Directions for this task → Please copy out every line of the entries below that contains the string "rangeland", treating uppercase and lowercase as different.

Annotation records
** START **
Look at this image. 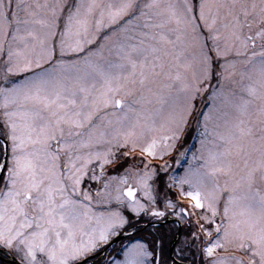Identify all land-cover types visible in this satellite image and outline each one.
<instances>
[{
	"label": "snow or ice",
	"instance_id": "1",
	"mask_svg": "<svg viewBox=\"0 0 264 264\" xmlns=\"http://www.w3.org/2000/svg\"><path fill=\"white\" fill-rule=\"evenodd\" d=\"M0 264H264V0H0Z\"/></svg>",
	"mask_w": 264,
	"mask_h": 264
},
{
	"label": "rangeland",
	"instance_id": "2",
	"mask_svg": "<svg viewBox=\"0 0 264 264\" xmlns=\"http://www.w3.org/2000/svg\"><path fill=\"white\" fill-rule=\"evenodd\" d=\"M189 142L191 143L192 141L190 140ZM182 171H183V168H180L177 170L175 164H173L172 169L170 170V174H179V173H182ZM161 175H164V174H161ZM164 178L167 179L166 176ZM171 227L174 228L173 226H170V227L168 226V228L167 227L164 228L163 231L168 232ZM183 227L184 226L182 225V229H183Z\"/></svg>",
	"mask_w": 264,
	"mask_h": 264
},
{
	"label": "trees",
	"instance_id": "3",
	"mask_svg": "<svg viewBox=\"0 0 264 264\" xmlns=\"http://www.w3.org/2000/svg\"><path fill=\"white\" fill-rule=\"evenodd\" d=\"M168 226H169V227H170V226H173V223H168V225L165 226L164 228H166V227L168 228ZM164 228H163V229H164ZM163 229H162V230H163ZM171 230H172L173 233H175V228H172V227H171Z\"/></svg>",
	"mask_w": 264,
	"mask_h": 264
},
{
	"label": "water",
	"instance_id": "4",
	"mask_svg": "<svg viewBox=\"0 0 264 264\" xmlns=\"http://www.w3.org/2000/svg\"><path fill=\"white\" fill-rule=\"evenodd\" d=\"M170 222L173 223V222H172V218H169V223H170ZM181 229H182V226H181Z\"/></svg>",
	"mask_w": 264,
	"mask_h": 264
},
{
	"label": "flooded vegetation",
	"instance_id": "5",
	"mask_svg": "<svg viewBox=\"0 0 264 264\" xmlns=\"http://www.w3.org/2000/svg\"><path fill=\"white\" fill-rule=\"evenodd\" d=\"M175 231H176V229H175Z\"/></svg>",
	"mask_w": 264,
	"mask_h": 264
}]
</instances>
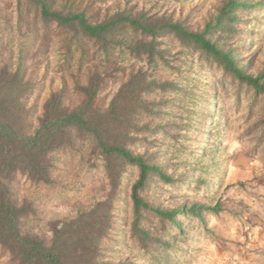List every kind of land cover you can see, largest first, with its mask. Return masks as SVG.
<instances>
[{
  "label": "rangeland",
  "instance_id": "1",
  "mask_svg": "<svg viewBox=\"0 0 264 264\" xmlns=\"http://www.w3.org/2000/svg\"><path fill=\"white\" fill-rule=\"evenodd\" d=\"M48 1L64 15L82 12L90 24L114 26L97 40L77 22L45 18L31 0H0V73L19 71L25 82L27 132L39 127L53 94L74 110L89 86H97L93 103L100 112L118 101L113 129L125 147L172 178L153 173L140 194L154 207L180 210L184 231L150 210L142 211L135 229L131 193L138 167L108 162L88 134L76 130L71 143L51 153L49 181L13 177L12 197L29 209L22 229L50 240L54 222L92 210L102 237L98 264H261L264 237L257 239L256 227L264 202V94L167 27L150 34L130 20L154 29L173 22L195 32L213 27L207 37L257 76L264 72V0H238L249 6L236 8L220 26L228 0ZM217 203L221 211L214 214L208 209ZM193 204L205 206L204 221L187 211ZM0 264H19L1 244Z\"/></svg>",
  "mask_w": 264,
  "mask_h": 264
},
{
  "label": "trees",
  "instance_id": "2",
  "mask_svg": "<svg viewBox=\"0 0 264 264\" xmlns=\"http://www.w3.org/2000/svg\"><path fill=\"white\" fill-rule=\"evenodd\" d=\"M31 1L38 5L45 18L61 24L77 22L85 34L97 40H104L114 26L113 22L90 24L82 12L64 15L52 10L48 0ZM240 6L249 5L238 0H228L217 25L220 26L221 21ZM130 22L136 28L150 34L159 33L167 27L179 38L193 43L205 52L241 83L251 86L257 94H264V72L257 76L248 73L239 65L232 51H225L210 40L207 34L213 27L209 26L203 32H195L186 29L180 22L168 23L158 29L139 19H131ZM149 57V62L154 61L153 56ZM21 78L19 71L12 72L7 68L0 73V244L15 256L19 264H98L97 250L102 237L99 234L100 230L96 231L92 210L79 213L71 220L54 222L52 237L47 240L39 234L25 232L22 229L29 209L26 205L17 204L10 188L17 173L27 174L36 182L49 181V157L64 144L72 142L70 135L74 130L88 134L95 148L106 156L108 162L112 158H118L138 167L139 177L132 186L131 193L136 216L135 229L142 211L150 210L156 217L163 221L167 219L181 232L184 231L182 223L176 218L180 210L154 207L140 194L151 174H157L168 182L172 181V178L160 166L150 164L145 156L134 154L125 147L123 138L117 134L118 128L113 129L117 124L114 122L116 114L113 112L118 106L117 100L112 102L109 111L100 112L93 103L97 86H89L83 105L70 110L62 104L58 94H53L44 106L39 127L31 134L27 132V124L23 119L26 110L21 96L25 82ZM204 207L193 204L187 211L204 221L202 217V212L206 209ZM221 207V203H217L208 210L215 214L221 211ZM182 212L186 210L182 209ZM140 232L148 237L145 230Z\"/></svg>",
  "mask_w": 264,
  "mask_h": 264
},
{
  "label": "crops",
  "instance_id": "3",
  "mask_svg": "<svg viewBox=\"0 0 264 264\" xmlns=\"http://www.w3.org/2000/svg\"><path fill=\"white\" fill-rule=\"evenodd\" d=\"M263 207H259L260 209V213L259 214V221L257 220V233H256V237L257 239H263L264 237V233L262 232L264 230V202L262 203ZM258 209V208H257ZM260 264V263H259ZM261 264H264V261L261 262Z\"/></svg>",
  "mask_w": 264,
  "mask_h": 264
}]
</instances>
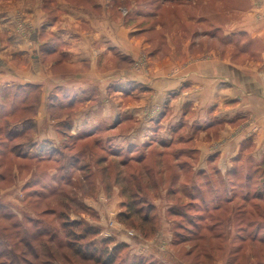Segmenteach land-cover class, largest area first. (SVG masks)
Segmentation results:
<instances>
[{"label":"rangeland","instance_id":"1","mask_svg":"<svg viewBox=\"0 0 264 264\" xmlns=\"http://www.w3.org/2000/svg\"><path fill=\"white\" fill-rule=\"evenodd\" d=\"M64 1L81 11L102 2L114 19L153 30L147 35L154 48L164 34L192 40L195 52L235 43L253 58L242 64L264 69V0H0V53L18 49L13 45L28 38L33 18H59ZM243 16L261 32L255 39L225 38ZM17 116H25L23 109ZM201 127L183 128L182 140L147 139L141 146L65 140L58 151L44 147L43 162L10 155L15 141L1 129L0 264H95L75 249H103L108 238L125 246L115 264H264V143L252 138L258 128L246 124L250 137L220 173L215 155L202 157L194 145L200 139L210 150L221 146V126ZM76 157L72 167L64 165ZM54 170V177L47 175ZM88 227L98 234L78 239L75 233Z\"/></svg>","mask_w":264,"mask_h":264},{"label":"crops","instance_id":"2","mask_svg":"<svg viewBox=\"0 0 264 264\" xmlns=\"http://www.w3.org/2000/svg\"><path fill=\"white\" fill-rule=\"evenodd\" d=\"M61 3L59 18H33L28 38L13 45L18 49L0 53V131L15 141L10 155L43 162L38 154L44 147L58 151L65 140L141 146L147 139L182 140L177 135L186 127L221 126V146L210 150L199 139L194 149L205 158L215 155L216 169L224 173L250 137L246 124L257 126L253 141L264 143V69L242 64L252 55L237 44L195 52L192 40L176 42L164 34L154 48L147 35L153 30L114 19L102 2L84 11ZM242 18L231 22L225 38L255 39L261 32L250 16ZM54 107L72 112L54 115ZM20 109L25 116H17Z\"/></svg>","mask_w":264,"mask_h":264},{"label":"trees","instance_id":"3","mask_svg":"<svg viewBox=\"0 0 264 264\" xmlns=\"http://www.w3.org/2000/svg\"><path fill=\"white\" fill-rule=\"evenodd\" d=\"M51 149H53V148H51V147L48 148V150H51ZM77 158L78 157H76L74 159L73 163L64 164V165L72 167L75 164V161ZM63 166L61 168L62 171H63V169L66 168ZM78 223L79 222H74L72 225L74 227H79L80 225H78ZM75 234L77 235L76 237L78 239L80 238V240H83L84 238H88V236L94 237L96 234H98V231L96 229H93L92 227H88V228H85L82 233L76 232ZM111 239L112 238H108V239H105L104 241H101V245L104 244L103 249L94 248L91 252H88V251L85 252L84 251L81 253V248L78 246L75 249V251L77 253H80L84 259L94 261L95 264H115V262L117 261V259L119 257L121 250H123L125 246L121 245L119 243H117V244L114 243V245H112ZM109 245H112V246L109 247Z\"/></svg>","mask_w":264,"mask_h":264}]
</instances>
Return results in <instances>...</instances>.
** END **
Solution to the problem →
	"label": "rangeland",
  "label": "rangeland",
[{"label":"rangeland","instance_id":"1","mask_svg":"<svg viewBox=\"0 0 264 264\" xmlns=\"http://www.w3.org/2000/svg\"><path fill=\"white\" fill-rule=\"evenodd\" d=\"M64 1L81 11L102 2L114 19L153 30L147 35L154 48L164 34L192 40L195 52L235 43L253 58L242 64L264 69V0H0V53L18 49L13 45L28 38L33 18H59ZM243 16L261 32L255 39L225 38ZM17 116H25L23 109ZM201 127L183 128L182 140L147 139L141 146L65 140L58 151L44 147L43 162L10 155L15 141L1 129L0 264H95L75 249H103L108 238L125 246L115 264H264V143L252 138L258 128L246 124L250 137L220 173L215 155L202 157L194 145L200 139L210 150L221 146V126ZM76 157L72 167L64 165ZM54 170V177L47 175ZM88 227L98 234L78 239L75 233Z\"/></svg>","mask_w":264,"mask_h":264},{"label":"crops","instance_id":"2","mask_svg":"<svg viewBox=\"0 0 264 264\" xmlns=\"http://www.w3.org/2000/svg\"><path fill=\"white\" fill-rule=\"evenodd\" d=\"M61 3L59 18H33L28 38L13 45L18 49L0 53V131L15 141L10 155L43 162L38 154L44 147L58 151L65 140L141 146L147 139L182 140L177 135L186 127L221 126V146L210 150L199 139L194 149L205 158L215 155L216 169L224 173L250 137L246 124L257 126L253 141L264 143V69L242 64L252 55L237 44L195 52L192 40L176 42L164 34L154 48L147 35L153 30L114 19L102 2L84 11ZM242 18L231 22L225 38L255 39L261 32L250 16ZM54 107L72 112L54 115ZM20 109L25 116H17Z\"/></svg>","mask_w":264,"mask_h":264},{"label":"trees","instance_id":"3","mask_svg":"<svg viewBox=\"0 0 264 264\" xmlns=\"http://www.w3.org/2000/svg\"><path fill=\"white\" fill-rule=\"evenodd\" d=\"M51 149H53V148H51V147L48 148V150H51ZM77 158L78 157H76L74 159L73 163L64 164V165L72 167L75 164V161ZM63 166L61 168L62 171H63V169L66 168ZM78 223L79 222H74L72 225L74 227H79L80 225H78ZM75 234L77 235L76 237L78 239L80 238V240H83L84 238H88V236L94 237L96 234H98V231L96 229H93L92 227H88V228H85L82 233L76 232ZM111 239L112 238H108V239H105L104 241H101V245L104 244L103 249L94 248L91 252H88V251L85 252L84 251L81 253V248L78 246L75 249V251L77 253H80L84 259L94 261L95 264H115V262L117 261V259L119 257L121 250H123L125 246L121 245L119 243H117V244L114 243V245H112ZM109 245H112V246L109 247Z\"/></svg>","mask_w":264,"mask_h":264}]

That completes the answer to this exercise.